The Awakening of Sunshine Girl (The Haunting of Sunshine Girl, #2)

“So then you think Helena was right. Maybe I am dangerous somehow.”


“No,” Aidan says firmly. “But I no longer think I can teach spirits to move on by themselves. However, I’m beginning to believe you can.”

It’s a good thing I’m not eating anymore because I think I would be choking right now if I were.

Most dads just want their kids to get good grades, go to college, that kind of thing. My mentor/father wants me to change the world.





CHAPTER TWENTY-FOUR

Failure





The next day at dawn, instead of taking me back to the playground, Aidan leads the way to his lab. Remembering what happened the last time I was here—can that really have been just a day ago?—I climb the steps slowly, shaking as I put one foot in front of the other. If Aidan notices my nerves, he doesn’t say so, but clearly Lucio does notice, because he reaches up—he’s one step behind me on the stairs—and slips his hand in mine. His grip is reassuring. You can do this, it says.

I’m not so sure. Aidan’s lab is filled with dozens of spirits.

I squeeze Lucio’s hand back.

Both Aidan and Lucio carry enormous flashlights, but the thin beams of light do little to break up the darkness. It should be a million degrees in the long, windowless hallway at the top of the stairs, but it’s so cold that I can see my breath.

Before we reach Aidan’s lab, I finally find my voice.

“What do you want me to do?” I ask. “How can I help them move on without actually . . . helping them move on?”

Aidan turns to look at me. “I’m not sure,” he answers honestly. “Start by reaching out for them, one at a time. Try to communicate with them.”

“And then what?”

“Then, we’ll see.”

We’ll see. Not exactly the certainty I’d been hoping for. I wanted Aidan to tell me he had a plan, to reassure me that no matter what happened, everything would be okay. To promise he’d get me out of there before my heart starts beating too quickly, before my temperature drops too low.

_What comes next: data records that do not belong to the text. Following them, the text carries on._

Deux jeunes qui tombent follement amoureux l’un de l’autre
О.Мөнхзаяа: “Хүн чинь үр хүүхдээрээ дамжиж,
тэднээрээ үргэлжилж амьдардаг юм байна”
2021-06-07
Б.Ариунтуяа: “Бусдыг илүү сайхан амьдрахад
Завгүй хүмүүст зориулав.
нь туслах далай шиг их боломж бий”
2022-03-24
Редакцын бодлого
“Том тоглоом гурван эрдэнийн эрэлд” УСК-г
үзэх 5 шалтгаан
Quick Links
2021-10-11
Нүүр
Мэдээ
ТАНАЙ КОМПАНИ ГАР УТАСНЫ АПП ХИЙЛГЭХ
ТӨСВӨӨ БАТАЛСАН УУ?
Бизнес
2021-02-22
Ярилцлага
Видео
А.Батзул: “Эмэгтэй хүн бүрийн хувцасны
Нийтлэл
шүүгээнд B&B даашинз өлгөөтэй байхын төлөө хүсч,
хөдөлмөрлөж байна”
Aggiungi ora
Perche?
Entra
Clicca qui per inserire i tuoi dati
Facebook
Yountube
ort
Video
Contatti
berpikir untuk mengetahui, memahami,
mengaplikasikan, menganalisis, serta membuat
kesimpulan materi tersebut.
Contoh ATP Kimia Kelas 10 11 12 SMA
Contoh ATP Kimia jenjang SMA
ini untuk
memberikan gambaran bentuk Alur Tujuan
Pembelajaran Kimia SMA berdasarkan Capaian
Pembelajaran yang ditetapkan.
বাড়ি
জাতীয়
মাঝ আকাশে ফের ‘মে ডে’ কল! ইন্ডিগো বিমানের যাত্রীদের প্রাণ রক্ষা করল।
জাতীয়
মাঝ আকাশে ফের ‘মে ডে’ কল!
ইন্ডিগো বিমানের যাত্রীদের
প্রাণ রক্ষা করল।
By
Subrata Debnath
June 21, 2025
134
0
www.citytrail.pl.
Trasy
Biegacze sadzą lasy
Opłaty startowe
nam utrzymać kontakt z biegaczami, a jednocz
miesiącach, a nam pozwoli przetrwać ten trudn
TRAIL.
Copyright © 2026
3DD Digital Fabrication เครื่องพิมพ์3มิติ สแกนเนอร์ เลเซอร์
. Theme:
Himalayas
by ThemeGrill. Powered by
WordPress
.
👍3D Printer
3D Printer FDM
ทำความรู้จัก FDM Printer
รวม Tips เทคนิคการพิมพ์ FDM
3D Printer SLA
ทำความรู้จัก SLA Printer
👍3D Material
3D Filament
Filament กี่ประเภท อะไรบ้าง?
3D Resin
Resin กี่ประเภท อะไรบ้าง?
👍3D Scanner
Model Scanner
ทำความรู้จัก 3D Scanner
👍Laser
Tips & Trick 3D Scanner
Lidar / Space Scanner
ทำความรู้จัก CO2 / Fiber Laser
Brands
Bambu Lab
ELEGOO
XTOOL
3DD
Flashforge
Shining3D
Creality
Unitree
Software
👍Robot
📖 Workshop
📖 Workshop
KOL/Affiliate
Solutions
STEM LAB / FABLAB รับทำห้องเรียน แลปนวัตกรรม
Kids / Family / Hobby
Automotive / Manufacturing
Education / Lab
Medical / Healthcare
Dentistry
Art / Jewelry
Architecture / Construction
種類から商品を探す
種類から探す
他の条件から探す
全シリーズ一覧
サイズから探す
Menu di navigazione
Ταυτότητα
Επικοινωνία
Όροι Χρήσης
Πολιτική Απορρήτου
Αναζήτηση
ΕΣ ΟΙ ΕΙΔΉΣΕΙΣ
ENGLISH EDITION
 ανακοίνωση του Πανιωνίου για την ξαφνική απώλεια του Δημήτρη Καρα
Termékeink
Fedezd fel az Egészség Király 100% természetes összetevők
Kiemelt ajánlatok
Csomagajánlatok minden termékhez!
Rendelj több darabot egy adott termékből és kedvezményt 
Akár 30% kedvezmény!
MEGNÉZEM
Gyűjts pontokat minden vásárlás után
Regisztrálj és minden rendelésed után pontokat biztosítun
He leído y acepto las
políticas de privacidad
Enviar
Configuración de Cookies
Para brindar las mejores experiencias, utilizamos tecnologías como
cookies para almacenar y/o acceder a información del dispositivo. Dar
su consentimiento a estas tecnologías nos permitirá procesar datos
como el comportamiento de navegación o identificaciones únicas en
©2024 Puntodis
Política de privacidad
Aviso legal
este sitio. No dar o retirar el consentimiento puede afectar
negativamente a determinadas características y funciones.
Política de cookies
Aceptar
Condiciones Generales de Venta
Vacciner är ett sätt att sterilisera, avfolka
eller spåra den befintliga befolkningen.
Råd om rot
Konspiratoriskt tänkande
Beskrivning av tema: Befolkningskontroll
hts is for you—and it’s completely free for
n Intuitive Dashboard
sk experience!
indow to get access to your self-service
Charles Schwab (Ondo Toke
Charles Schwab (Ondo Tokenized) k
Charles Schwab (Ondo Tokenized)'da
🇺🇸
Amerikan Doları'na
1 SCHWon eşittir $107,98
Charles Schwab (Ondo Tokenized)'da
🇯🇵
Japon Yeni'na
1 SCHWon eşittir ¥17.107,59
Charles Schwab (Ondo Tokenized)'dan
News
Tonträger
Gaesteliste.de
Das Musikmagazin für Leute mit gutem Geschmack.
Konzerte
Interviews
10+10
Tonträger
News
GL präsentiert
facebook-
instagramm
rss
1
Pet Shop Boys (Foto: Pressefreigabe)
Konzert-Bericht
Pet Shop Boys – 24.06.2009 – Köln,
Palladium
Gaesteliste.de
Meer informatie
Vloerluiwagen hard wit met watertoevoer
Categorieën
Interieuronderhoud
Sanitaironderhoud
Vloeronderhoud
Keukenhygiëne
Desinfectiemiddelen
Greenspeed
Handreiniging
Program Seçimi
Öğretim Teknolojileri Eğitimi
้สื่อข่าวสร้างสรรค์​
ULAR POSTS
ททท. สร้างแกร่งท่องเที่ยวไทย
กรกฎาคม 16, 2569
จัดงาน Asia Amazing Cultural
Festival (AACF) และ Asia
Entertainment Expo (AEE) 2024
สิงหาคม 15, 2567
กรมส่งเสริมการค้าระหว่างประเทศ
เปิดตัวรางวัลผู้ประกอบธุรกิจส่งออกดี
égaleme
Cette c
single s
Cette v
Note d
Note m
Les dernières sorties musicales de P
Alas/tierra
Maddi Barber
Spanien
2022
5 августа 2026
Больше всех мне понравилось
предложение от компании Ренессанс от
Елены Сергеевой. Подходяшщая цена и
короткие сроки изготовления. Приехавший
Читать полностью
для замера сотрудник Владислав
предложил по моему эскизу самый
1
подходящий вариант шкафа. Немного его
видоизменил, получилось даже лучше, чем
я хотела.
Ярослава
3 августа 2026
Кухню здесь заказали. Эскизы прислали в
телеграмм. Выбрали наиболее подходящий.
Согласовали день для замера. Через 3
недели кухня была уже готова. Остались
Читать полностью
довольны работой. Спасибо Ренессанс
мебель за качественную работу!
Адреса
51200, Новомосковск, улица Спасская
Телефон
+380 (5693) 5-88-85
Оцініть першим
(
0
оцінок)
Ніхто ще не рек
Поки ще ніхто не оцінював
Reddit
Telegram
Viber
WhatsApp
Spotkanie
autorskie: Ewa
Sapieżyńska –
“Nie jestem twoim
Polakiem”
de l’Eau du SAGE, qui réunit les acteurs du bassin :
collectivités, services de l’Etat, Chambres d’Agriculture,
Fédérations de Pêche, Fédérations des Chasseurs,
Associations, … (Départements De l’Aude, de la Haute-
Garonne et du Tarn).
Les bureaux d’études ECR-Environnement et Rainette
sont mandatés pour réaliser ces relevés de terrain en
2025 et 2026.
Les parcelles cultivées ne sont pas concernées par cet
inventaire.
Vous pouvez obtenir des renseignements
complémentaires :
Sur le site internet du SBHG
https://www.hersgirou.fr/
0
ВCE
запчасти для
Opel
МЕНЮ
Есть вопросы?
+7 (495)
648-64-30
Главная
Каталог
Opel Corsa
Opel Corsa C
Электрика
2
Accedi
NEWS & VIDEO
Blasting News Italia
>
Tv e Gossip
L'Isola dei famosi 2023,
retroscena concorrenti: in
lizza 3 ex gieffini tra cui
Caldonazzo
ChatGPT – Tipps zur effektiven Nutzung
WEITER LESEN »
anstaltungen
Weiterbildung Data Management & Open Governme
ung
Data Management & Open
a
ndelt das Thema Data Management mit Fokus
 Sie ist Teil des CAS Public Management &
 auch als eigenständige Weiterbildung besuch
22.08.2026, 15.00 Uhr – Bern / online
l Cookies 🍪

Instead, he steps forward and opens the door.

I get another glimpse of the lab (it seems like more of a research library) before the spirits hit me like a stiff breeze, as forceful as a slap against my skin. Once more, flashes of their lives and deaths spring up before my eyes. At least this time I’m prepared for the images filling my field of vision: a man throwing a ball for his beloved dog, a woman rocking her baby to sleep, a needle filled with the cancer treatment that stopped working, a man’s hand clutching his chest as his heart went into cardiac arrest.

And again I hear their voices. Begging me for their freedom. Pleading with me to help them move on.

Try to communicate with them.

“I can’t help you!” I shout between chattering teeth. It’s the truth. Even if Aidan hadn’t told me not to help them move on, I’d be useless. There are so many of them and only one of me.

“I’m sorry!” I shout as image after image flashes before me like a strobe light gone haywire. My legs feel like they’re made of jelly. How am I still standing upright? I become aware of pressure on my shoulders. Lucio must be holding me up from behind. When I slump against him, I feel that each of the muscles in his body is clenched. He’s fighting the urge to help these people move on.

“Concentrate,” Aidan’s deep voice practically growls.

“I’m trying,” I whisper. Tears are slipping out of my eyes. My face is so cold that the liquid freezes before it hits my chin.

Please, the spirits plead. I can’t tell whether I’m speaking out loud or just in my head when I tell them I’m sorry.

I would if I could.

I’m supposed to be stronger.

But maybe I just made them stronger.

Strong enough to escape Aidan’s lab and turn dark.

Strong enough to blanket the entire world in darkness.

I was supposed to be a super-luiseach who could help spirit after spirit move on all at once, like some kind of mystical assembly line. Instead, I’m an experiment gone awry, just like the other luiseach thought.

“You’ll never succeed if you can’t tune them out,” Aidan commands. It sounds like his teeth are clenched. Maybe he’s also fighting the urge to help these spirits move on. “Listen to only one of them at a time.”

“I can’t,” I cry, gasping for breath.

“Your ability to feel all of them at once weakens you. You can’t focus,” Aidan says firmly. “You must learn to control it. Everything but the task at hand should fade into the background.”

I try to shout back at him, but I can’t. Because I can’t speak. I think my mouth has frozen shut. My heart is beating so fast that if it were hooked up to one of the machines in Mom’s hospital, instead of one beep after another, it would emit one long, endless wail. I close my eyes and imagine I hear it keening.